DeFlorio et al. (2019a) evaluated the global prediction skill of the ECMWF hindcast system for the occurrence of atmospheric rivers (ARs). Figure 2 shows that hindcasts of AR occurrence over the North Pacific/Western U.S. region have significant skill above climatology at lead times of one and two weeks, have slightly more skill than climatology at week-3 lead time. DeFlorio et al. (2019a) also showed that prediction skill of AR occurrence at various S2S lead times in the ECMWF hindcast system is increased when hindcasts are initialized during certain phases of the Madden Julian Oscillation (MJO) and other modes of climate variability. Figure 3 shows that hindcasts which are initialized during phase 8 of the MJO are associated with more skillful prediction of AR occurrence over the North Pacific/Western U.S. region 8-14 days later (week-2 lead time). Understanding these “forecasts of opportunity” when S2S prediction skill may be higher than the average prediction skill is important for weather forecasters and users of these extended range forecasts.
Our S2S team has also performed a multi-model hindcast skill assessment of atmospheric river (AR) activity over the western United States at S2S lead times ranging from 1-week to 1-month in the ECMWF, ECCC, and NCEP hindcast systems (DeFlorio et al. 2019b). This assessment provides hindcast skill benchmarks for multi-model experimental S2S AR forecasts that our team is creating. In particular, our work identified several forecasts of “opportunity” and forecasts of “avoidance”, where S2S skill is higher or lower than average conditions, respectively, are identified by conditioning forecasts of AR activity on phases of strong El Niño-Southern Oscillation (ENSO) and Madden-Julian Oscillation (MJO) events. An example of one such situation over Central California is shown below.

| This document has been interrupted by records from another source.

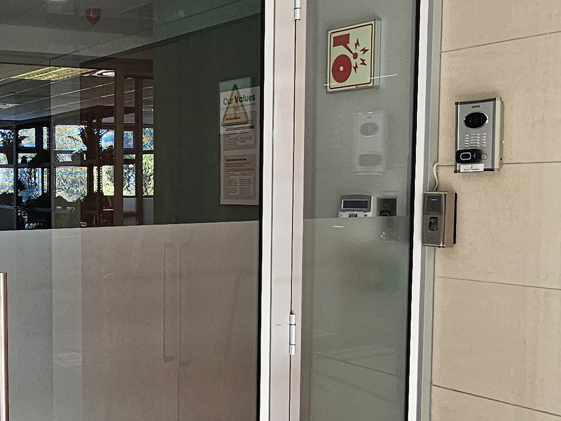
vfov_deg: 30.2
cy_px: 250
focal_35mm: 48
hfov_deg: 37.7
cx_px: 85
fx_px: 778
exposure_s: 1/359
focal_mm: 2.2
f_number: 2.2
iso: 64
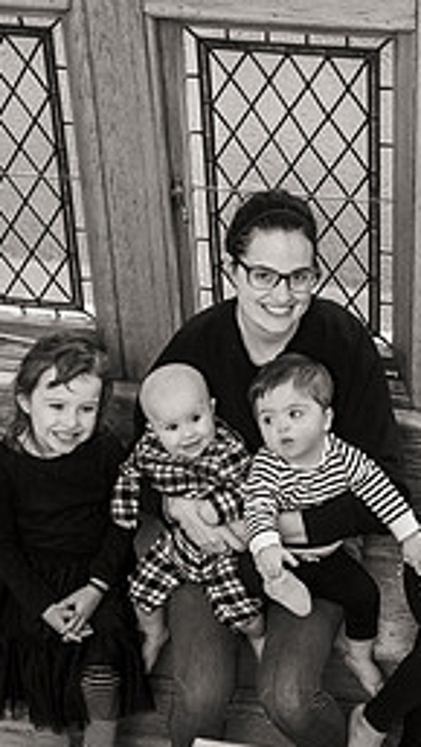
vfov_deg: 24.2
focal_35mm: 88
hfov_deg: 13.7
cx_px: 314
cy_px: 343
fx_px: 1742
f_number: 4.5
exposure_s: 1/125
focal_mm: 48
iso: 800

Figure 4: Schematic of Relative Operating Characteristic (ROC) statistics of AR activity (hit, miss, false alarm, correct rejection) used this study; b) ROC statistics for Central California region for all NDJFM days (black) and MJO Phase 8 initial condition composite (red) as a function of week-long lead window (symbols) in the ECMWF hindcast system. (Figures 2 and 9 From DeFlorio et al. 2019b).